= Debora Šijački =

Computational cosmologist

Debora Šijački is a computational cosmologist whose research involves computational methods for simulating the formation and development of the structures in the universe including galaxies, galaxy clusters, and dark matter, including collaborations in the Illustris project. Originally from Serbia, she was educated in Italy and Germany, and works in the UK as a professor at the University of Cambridge and deputy director of the Kavli Institute for Cosmology.

==Education and career==
Šijački is originally from Belgrade, the daughter of Serbian physicist Đorđe Šijački, and grew up in Belgrade. She was an undergraduate at the University of Padua in Italy, and completed a Ph.D. at LMU Munich in Germany in 2007 for research performed at the Max Planck Institute for Astrophysics. Her dissertation, Non Gravitational Heating Mechanisms in Galaxy Clusters, was jointly supervised by Volker Springel and Simon White.

She came to the University of Cambridge from 2007 to 2010, as a postdoctoral researcher in the Institute of Astronomy.
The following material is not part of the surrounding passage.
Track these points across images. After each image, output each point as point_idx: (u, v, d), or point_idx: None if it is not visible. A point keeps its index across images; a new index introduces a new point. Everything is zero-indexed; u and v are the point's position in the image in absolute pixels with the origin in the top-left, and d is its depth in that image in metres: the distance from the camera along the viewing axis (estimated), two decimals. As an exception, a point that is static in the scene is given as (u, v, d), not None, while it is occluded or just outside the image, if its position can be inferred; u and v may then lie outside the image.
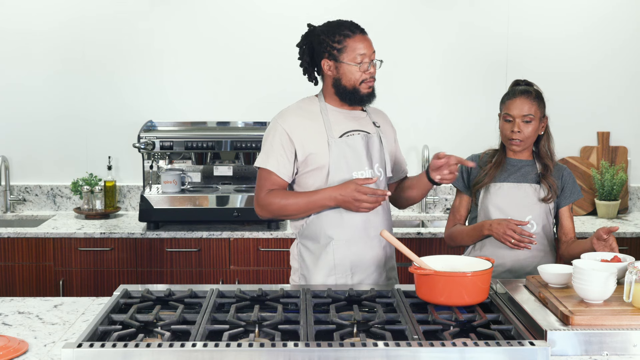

After continued postdoctoral research from 2010 to 2012 in the US at the Harvard–Smithsonian Center for Astrophysics, she returned to the Cambridge Institute of Astronomy in 2013 as a university lecturer. She became Reader in Astrophysics and Cosmology in 2016, and Professor of Astrophysics and Cosmology in 2021.

==Recognition==
Šijački received the Otto Hahn Medal for her doctoral research. She was the 2019 recipient of the Ada Lovelace Award for High Performance Computing of the Partnership for Advanced Computing in Europe (PRACE), recognizing her "numerous high-impact results in astrophysics based on numerical simulations on state-of-the-art supercomputers".